Kalief Browder’s term in Rikers Island lasted so long for two main reasons; firstly, his bail was set at an amount too high for his family to be able to pay. Secondly, the prosecution deliberately extended his incarceration for as long as they could; in June of 2011, prosecutors requested more time to prepare their case and the teen’s confinement was extended by three months. Before the end of the three months, prosecutors again requested an extension, which lasted another three months. In November of that year, they requested a further two weeks. “Once they asked for a week or two weeks, it would turn into a matter of scheduling,” explained Jennifer Gonnerman, who reported on the story for The New Yorker.

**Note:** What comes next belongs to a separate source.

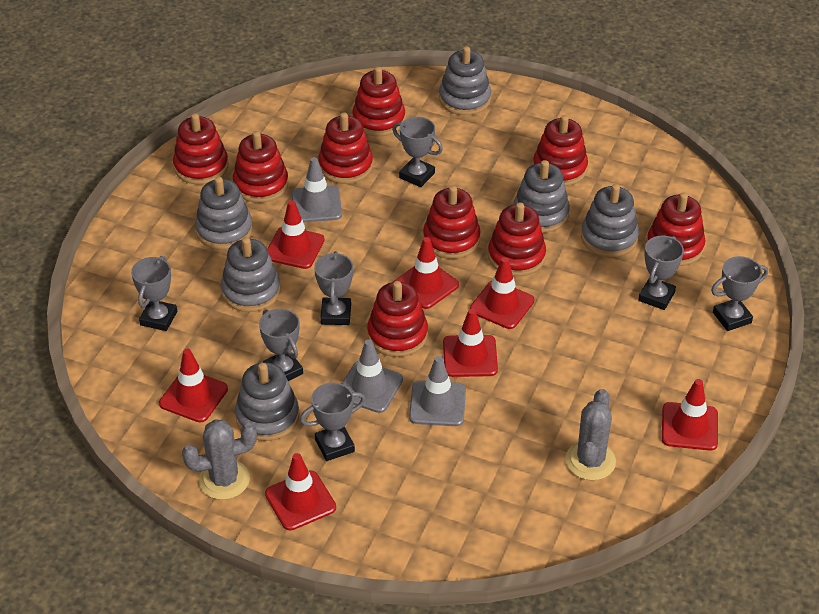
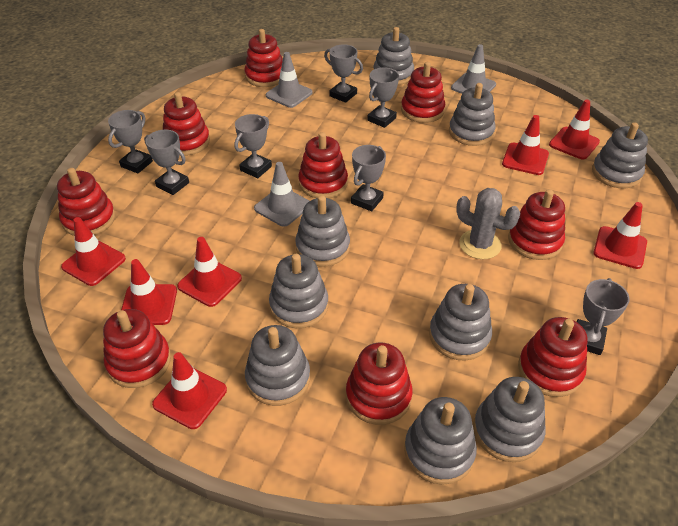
grey cactus: 2 -> 1
grey stacking toy: 6 -> 9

In simple terms, Browder was detained indefinitely and without trial, on the strength of a flimsy allegation and with no conclusive evidence that he had committed the crime. Almost three years passed before the charges against Browder were dropped, when the credibility of the only witness was called into question.
According to a report in the Huffington Post, Browder has since filed a lawsuit against the City of New York and a number of its agencies, including the New York City Police Department and the New York City Department of Corrections. He is also suing the Bronx District Attorney and several individuals – presumably, state employees at Rikers Island. The complaints allege that he was starved, subjected to physical abuse and denied schooling. Browder further claims that he attempted suicide on multiple occasions. Speaking to the Huffington Post, Paul Prestia, Browder’s attorney, said “[Browder] had a right to a fair and speedy trail, and he wasn’t afforded any of that. He maintained his innocence the entire time, and essentially got a three-year sentence for that.”
When an innocent teen is imprisoned for three years without trial and without evidence or credible witnesses to his alleged crime, the system is broken beyond all measures short of a thorough investigation and complete reconstruction. New Yorkers should be truly ashamed of their city and of those who run it.